Di certo questi viaggiatori erano diversi da chi li aveva preceduti, erano i primi occidentali senza propositi di conquista o conversione. Non volevano colonizzare, quanto piuttosto essere colonizzati. Erano curiosi e disponibili al cambiamento, alla contaminazione con altre religioni e filosofie. Forse anche per questo diversi giovani nei Paesi attraversati, per esempio in Turchia, si accostarono al mondo hippy. Col tempo però prevalsero diffidenza e incomprensioni. In Asia le persone più moderne guardavano con ammirazione al modello occidentale e alla sua promessa di porre fine alla secolare miseria; chi restava nel solco della tradizione era invece respinto dai costumi sessuali disinvolti e dall’uso delle droghe abituale nella comunità hippy.
La « rotta hippy » si chiuse nel 1979, con la rivoluzione di Khomeini in Iran e l’invasione sovietica in Afghanistan.
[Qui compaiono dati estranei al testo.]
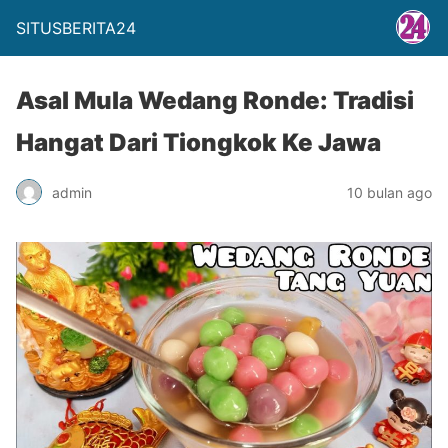
SITUSBERITA24
Asal Mula Wedang Ronde: Tradisi
Hangat Dari Tiongkok Ke Jawa
admin
10 bulan ago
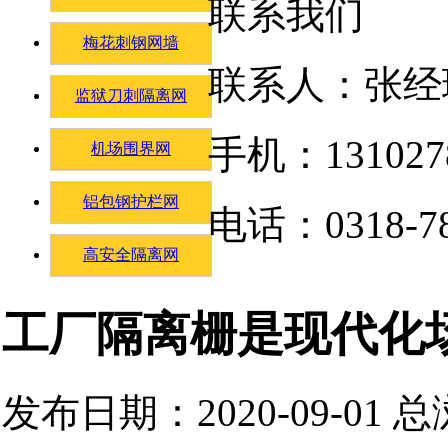
联系我们
梅花刺钢网墙
联系人：张经
监狱刀刺隔离网
手机：131027
机场围界网
铝包钢护栏网
电话：0318-78
高安全隔离网
工厂隔离栅是现代化
发布日期：2020-09-01 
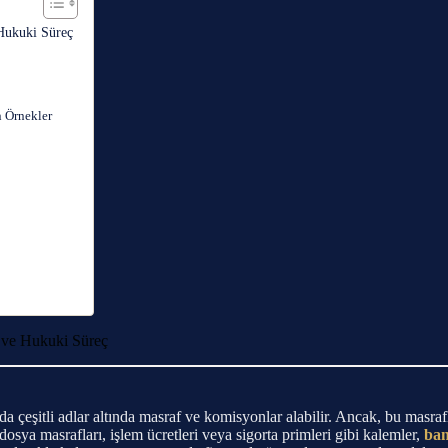
 Hukuki Süreç
n Örnekler
z ve Hukuki Süreç
çeşitli adlar altında masraf ve komisyonlar alabilir. Ancak, bu masraflar
, dosya masrafları, işlem ücretleri veya sigorta primleri gibi kalemler,
ban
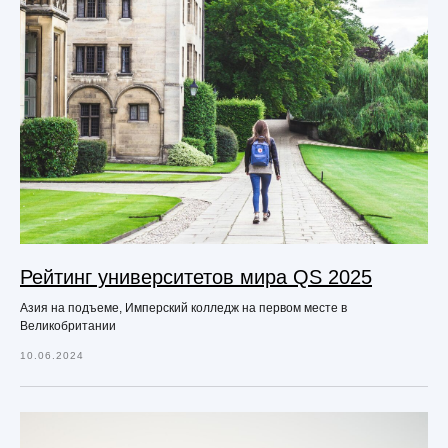
Рейтинг университетов мира QS 2025
Азия на подъеме, Имперский колледж на первом месте в
Великобритании
10.06.2024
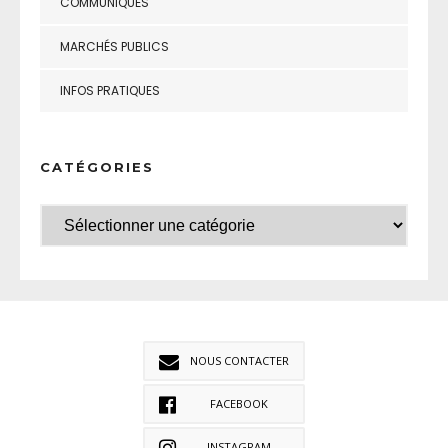
COMMUNIQUÉS
MARCHÉS PUBLICS
INFOS PRATIQUES
CATÉGORIES
NOUS CONTACTER
FACEBOOK
INSTAGRAM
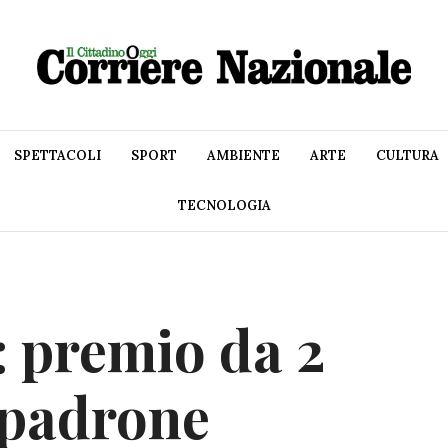
SPETTACOLI
SPORT
AMBIENTE
ARTE
CULTURA
TECNOLOGIA
a: premio da 2
 padrone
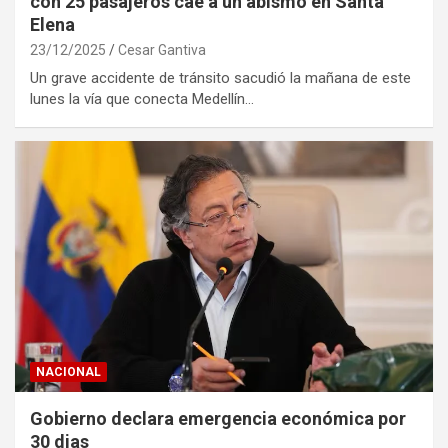
con 25 pasajeros cae a un abismo en Santa
Elena
23/12/2025
Cesar Gantiva
Un grave accidente de tránsito sacudió la mañana de este
lunes la vía que conecta Medellín…
NACIONAL
Gobierno declara emergencia económica por
30 dias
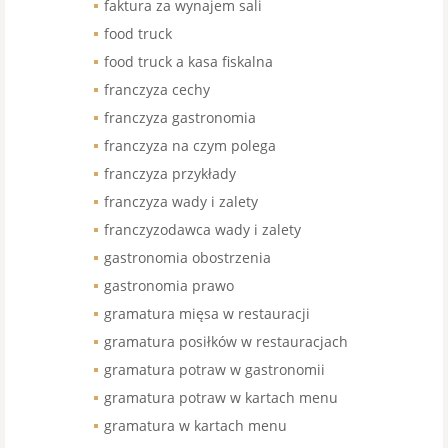
faktura za wynajem sali
food truck
food truck a kasa fiskalna
franczyza cechy
franczyza gastronomia
franczyza na czym polega
franczyza przykłady
franczyza wady i zalety
franczyzodawca wady i zalety
gastronomia obostrzenia
gastronomia prawo
gramatura mięsa w restauracji
gramatura posiłków w restauracjach
gramatura potraw w gastronomii
gramatura potraw w kartach menu
gramatura w kartach menu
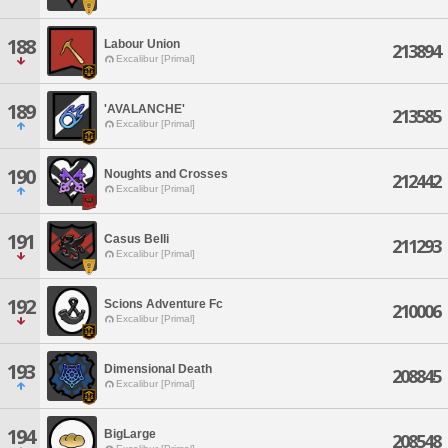
188
Labour Union
213894
Excalibur [Primal]
189
'AVALANCHE'
213585
Excalibur [Primal]
190
Noughts and Crosses
212442
Excalibur [Primal]
191
Casus Belli
211293
Excalibur [Primal]
192
Scions Adventure Fc
210006
Excalibur [Primal]
193
Dimensional Death
208845
Excalibur [Primal]
194
BigLarge
208548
A decenni di distanza, l’Afghanistan resta il buco nero della politica internazionale, insieme alla Siria. È davvero esistito un tempo quando una ragazza bionda poteva attraversarlo in autostop? Gli hippy sono stati spesso derisi, accusati di essere degli idealisti velleitari, degli ingenui sognatori; lo erano senza dubbio, ma certo il realismo di chi li ha seguiti non ha saputo far molto meglio...
Nei decenni seguenti gli hippy saranno ricordati soprattutto per gli aspetti più superficiali ed esteriori – i simboli di pace, i fiori, i lunghi capelli – ma nel campo dei viaggi la loro eredità è stata molto più profonda e sostanziale. Per cominciare quella fascinazione per l’oriente, che gli hippy avvertirono con tanta forza, riemerge periodicamente nei momenti di crisi. Inoltre da quella stagione vengono molte delle guide turistiche più popolari ( Routard, Lonely Planet) e qualcosa del loro spirito si avverte senza dubbio anche nei giovani viaggiatori zaino in spalla ( backpacker).
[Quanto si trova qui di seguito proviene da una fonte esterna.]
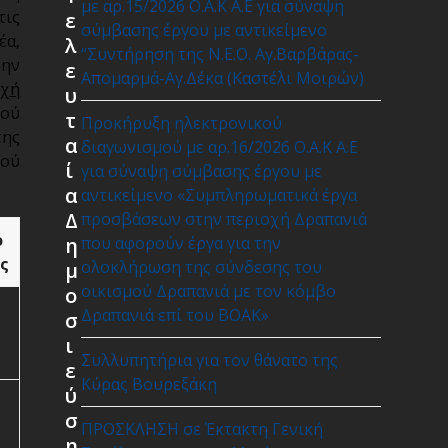
με αρ.15/2026 Ο.Α.Κ Α.Ε για σύναψη
τις
ε
σύμβασης έργου με αντικείμενο
έα,
λ
“Συντήρηση της Ν.Ε.Ο. Αγ.Βαρβάρας-
την
ε
Απομαρμά-Αγ.Δέκα (Καστέλι Μοιρών)
οχή
υ
κού
τ
Προκήρυξη ηλεκτρονικού
της
α
διαγωνισμού με αρ.16/2026 Ο.Α.Κ Α.Ε
μού
ί
για σύναψη σύμβασης έργου με
α
αντικείμενο «Συμπληρωματικά έργα
Δ
προσβάσεων στην περιοχή Δραπανιά
ό
η
που αφορούν έργα για την
ς
ολοκλήρωση της σύνδεσης του
μ
οικισμού Δραπανιά με τον κόμβο
ο
Δραπανιά επί του ΒΟΑΚ»
σ
ι
Συλλυπητήρια για τον θάνατο της
ε
Κύρας Βουρεξάκη
ύ
σ
ΠΡΟΣΚΛΗΣΗ σε Έκτακτη Γενική
η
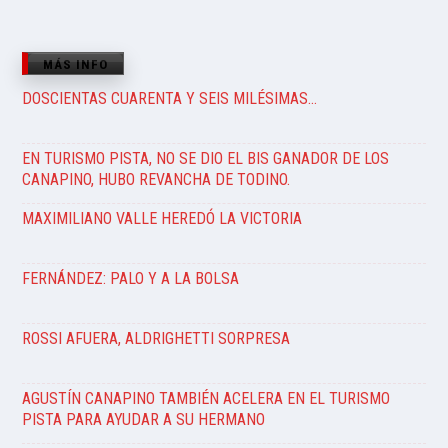
MÁS INFO
DOSCIENTAS CUARENTA Y SEIS MILÉSIMAS…
EN TURISMO PISTA, NO SE DIO EL BIS GANADOR DE LOS
CANAPINO, HUBO REVANCHA DE TODINO.
MAXIMILIANO VALLE HEREDÓ LA VICTORIA
FERNÁNDEZ: PALO Y A LA BOLSA
ROSSI AFUERA, ALDRIGHETTI SORPRESA
AGUSTÍN CANAPINO TAMBIÉN ACELERA EN EL TURISMO
PISTA PARA AYUDAR A SU HERMANO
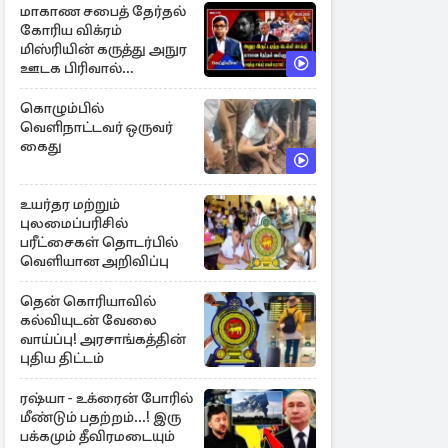
மாகாண சபைத் தேர்தல்
கோரிய விக்ரம்
மிஸ்ரியின் கருத்து அநுர
ஊடக பிரிவால்
அமுக்கப்பட்டது ஏன்...!
கொழும்பில்
வெளிநாட்டவர் ஒருவர்
கைது
உயர்தர மற்றும்
புலமைப்பரிசில்
பரீட்சைகள் தொடர்பில்
வெளியான அறிவிப்பு
தென் கொரியாவில்
கல்வியுடன் வேலை
வாய்ப்பு! அரசாங்கத்தின்
புதிய திட்டம்
ரஷ்யா - உக்ரைன் போரில்
மீண்டும் பதற்றம்...! இரு
பக்கமும் தீவிரமடையும்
Ma forse il lascito più importante del viaggio hippy, per quanto involontario, fu aver aperto la via al turismo internazionale. Sino a quel momento infatti i Paesi della «rotta hippy » erano conosciuti quasi soltanto da missionari, soldati o commercianti; per tutti gli altri erano poco più di un servizio fotografico su National Geographic. Gli hippy erano sempre in cerca di luoghi nascosti, ma dietro a loro l’industria turistica fu pronta ad attrezzare e proporre al grande pubblico questi angoli di paradiso. Come ha scritto Alex Garland in The Beach, il racconto dell’impossibile ricerca di una spiaggia segreta sconosciuta al turismo di massa: «Non c’è modo di restare fuori dalla Lonely Planet e, una volta che ci sei, è cominciato il conto alla rovescia per il Giorno del giudizio».